**Exercise data**

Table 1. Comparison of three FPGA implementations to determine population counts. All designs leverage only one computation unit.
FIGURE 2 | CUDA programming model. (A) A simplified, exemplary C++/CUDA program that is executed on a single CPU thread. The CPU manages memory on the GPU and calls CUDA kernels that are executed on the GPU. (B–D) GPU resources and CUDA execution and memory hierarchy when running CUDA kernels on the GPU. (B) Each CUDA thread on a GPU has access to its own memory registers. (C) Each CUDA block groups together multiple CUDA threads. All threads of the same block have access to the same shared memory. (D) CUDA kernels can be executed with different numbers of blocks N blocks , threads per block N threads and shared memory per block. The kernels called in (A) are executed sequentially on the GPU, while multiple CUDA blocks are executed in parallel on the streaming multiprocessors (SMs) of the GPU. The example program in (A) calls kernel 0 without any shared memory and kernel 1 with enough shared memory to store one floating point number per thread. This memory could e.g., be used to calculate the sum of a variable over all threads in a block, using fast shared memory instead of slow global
...
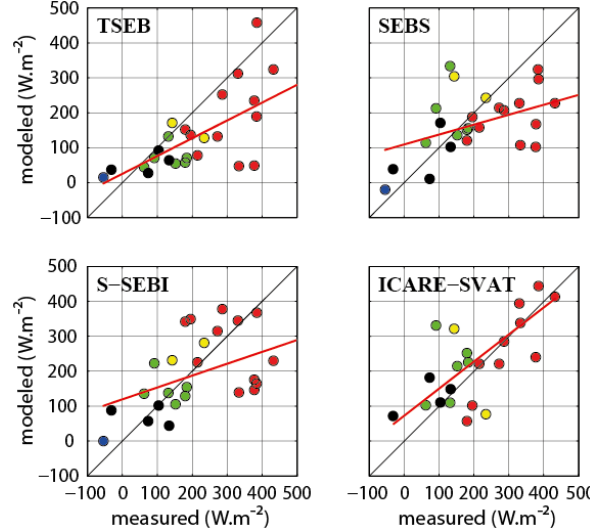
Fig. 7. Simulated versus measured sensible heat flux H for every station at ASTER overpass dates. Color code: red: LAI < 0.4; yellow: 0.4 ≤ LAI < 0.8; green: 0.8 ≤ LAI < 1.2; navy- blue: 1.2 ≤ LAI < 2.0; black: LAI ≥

**The problem**
There is a run of lines above from the one with "Table 1. Comparison" to the one with "FIGURE 2 | CUDA"; print exactly that run, both ends included, and nothing else.

**Solved problem**
Table 1. Comparison of three FPGA implementations to determine population counts. All designs leverage only one computation unit.
FIGURE 2 | CUDA programming model. (A) A simplified, exemplary C++/CUDA program that is executed on a single CPU thread. The CPU manages memory on the GPU and calls CUDA kernels that are executed on the GPU. (B–D) GPU resources and CUDA execution and memory hierarchy when running CUDA kernels on the GPU. (B) Each CUDA thread on a GPU has access to its own memory registers. (C) Each CUDA block groups together multiple CUDA threads. All threads of the same block have access to the same shared memory. (D) CUDA kernels can be executed with different numbers of blocks N blocks , threads per block N threads and shared memory per block. The kernels called in (A) are executed sequentially on the GPU, while multiple CUDA blocks are executed in parallel on the streaming multiprocessors (SMs) of the GPU. The example program in (A) calls kernel 0 without any shared memory and kernel 1 with enough shared memory to store one floating point number per thread. This memory could e.g., be used to calculate the sum of a variable over all threads in a block, using fast shared memory instead of slow global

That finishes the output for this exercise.